Single-nucleotide pure diagnostic characters are individually color-coded for each species (green: A. gerardogreeni, blue: A. revillagigedi, and yellow: A. clathrata); additional composite diagnostic combinations are indicated for A. revillagigedi (orange) and A. clathrata (gray). ITS1-5.8S-ITS2, nuclear ribosomal DNA; COI, mitochondrial cytochrome oxidase subunit I. Nucleotide residues refer to the individual alignments of ITS1-5.8S-ITS2 and COI sequences (GenBank accessions: ITS1-5.8S-ITS2 rDNA JN596955–58 and COI mtDNA JQ437578–80). Nucleotide 101 is ITS1 and the rest are ITS2.

Figure 8. Delineation of new Aplysina species from the Mexican Pacific under the framework of the taxonomic circle .
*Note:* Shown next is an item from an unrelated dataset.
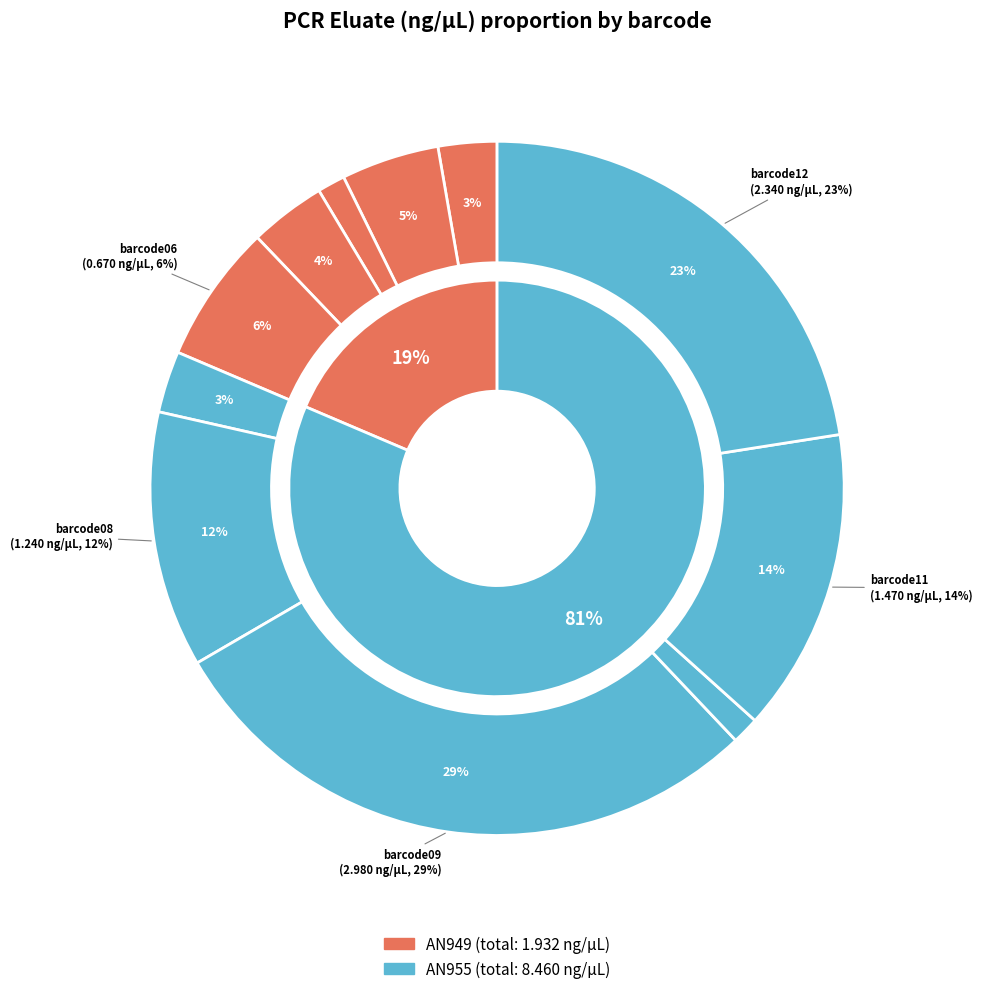

Which category has the biggest portion of the pie?

barcode09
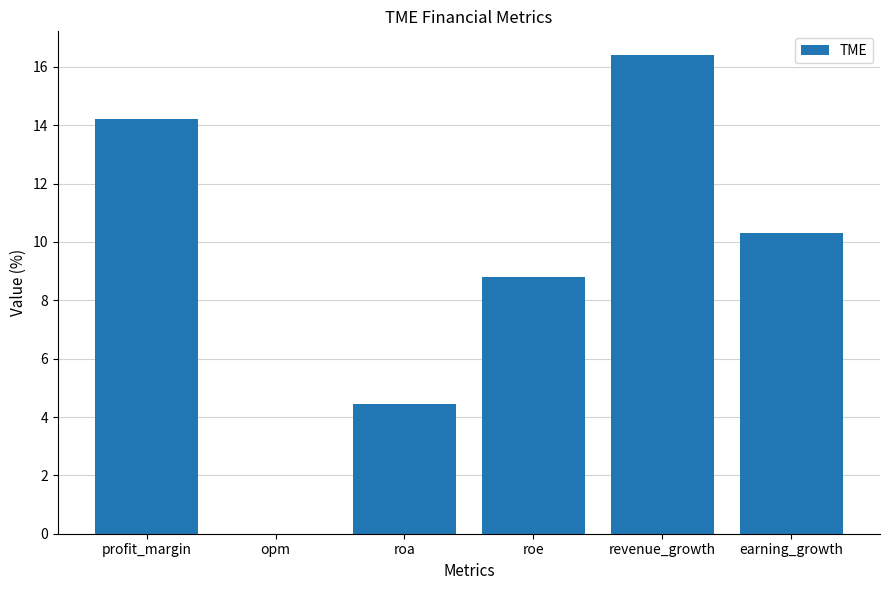

What is the ratio of the value at roa to the value at earning_growth?

0.4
A) The first hypothesis consists in differentiating the new species A. clathrata sp. nov. and A. revillagigedi sp. nov. from A. gerardogreeni, based on an initial morphological distinction. For this, ecological and structural biochemical evidence per se are not conclusive to break-out of the circle. Geography could allow breaking-out the circle for A. revillagigedi sp. nov. (dashed arrow), an insular endemic, but not for both. However the integration of the molecular data in the form of diagnostic characters as well as quantitative divergence and phylogenetic analyses provide congruent information with the rest allowing to breakout of the circle; B) The second hypothesis consists in differentiating the two new species. For this geographical distribution (continental vs. insular) could help to break out of the circle (dashed arrows) but structural biochemistry remains inconclusive. However, the addition of molecular evidence indicating the genetic distinction and diagnostic characters in the nuclear and mitochondrial genomes provide the unequivocal evidence of reproductive isolation, allowing breaking out of the circle.